### [RECORDS FOR THE EXERCISE]

+++

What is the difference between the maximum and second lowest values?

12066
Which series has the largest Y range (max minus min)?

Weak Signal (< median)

+++

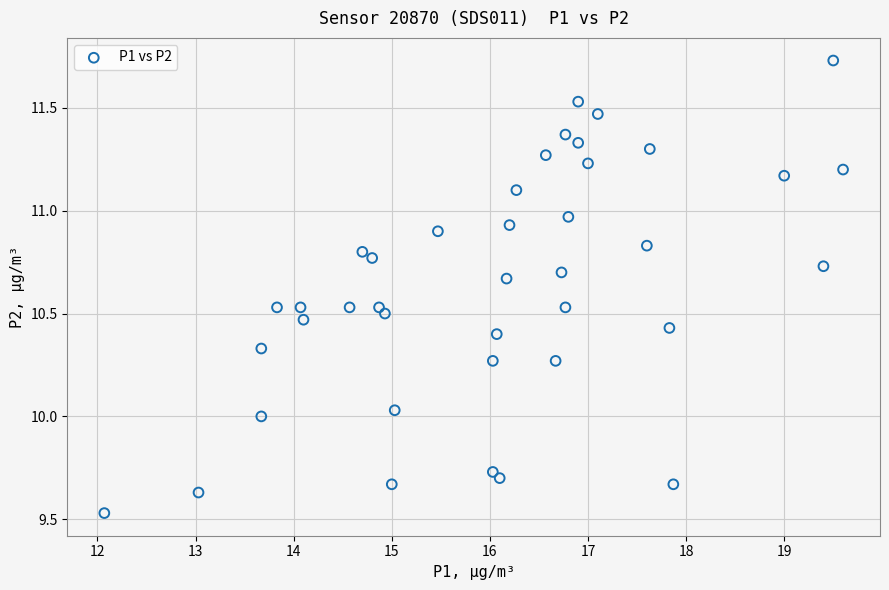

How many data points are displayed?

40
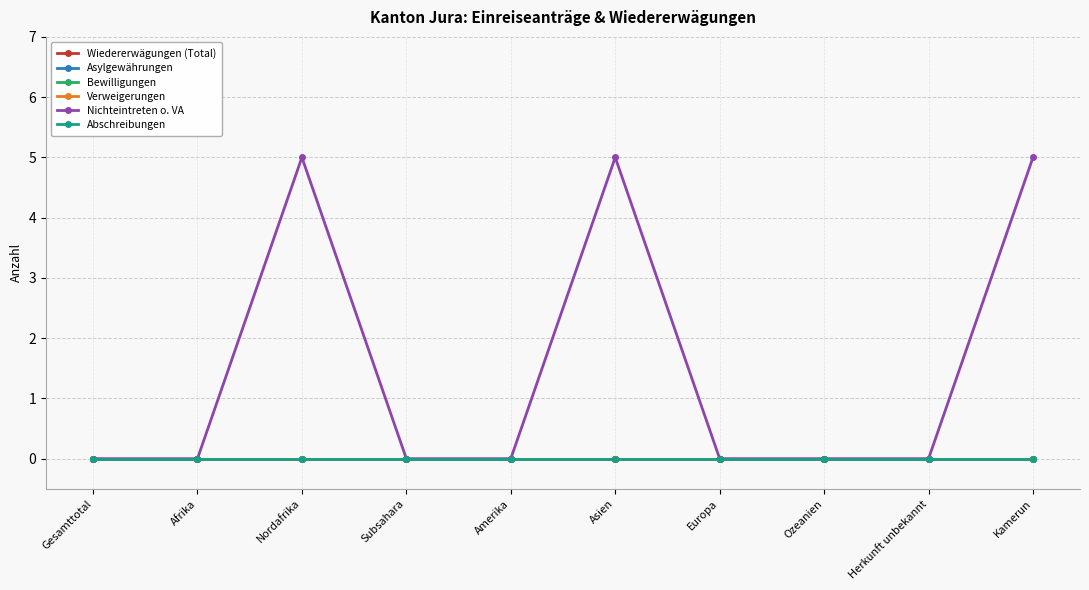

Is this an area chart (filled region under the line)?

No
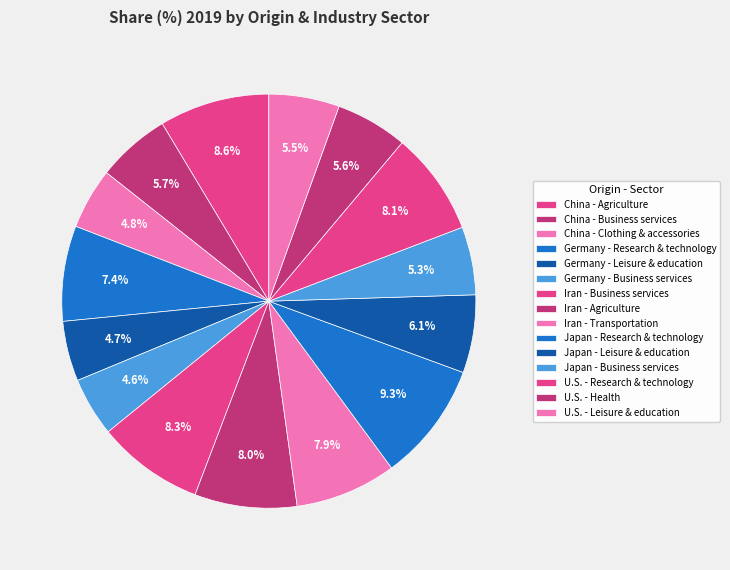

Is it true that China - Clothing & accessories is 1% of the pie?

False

+++

### [EXERCISE DIRECTIONS]
State how many lines in the entries above contain the word "What", matching case exactly, and give only the number.

### [EXERCISE SOLUTION]
1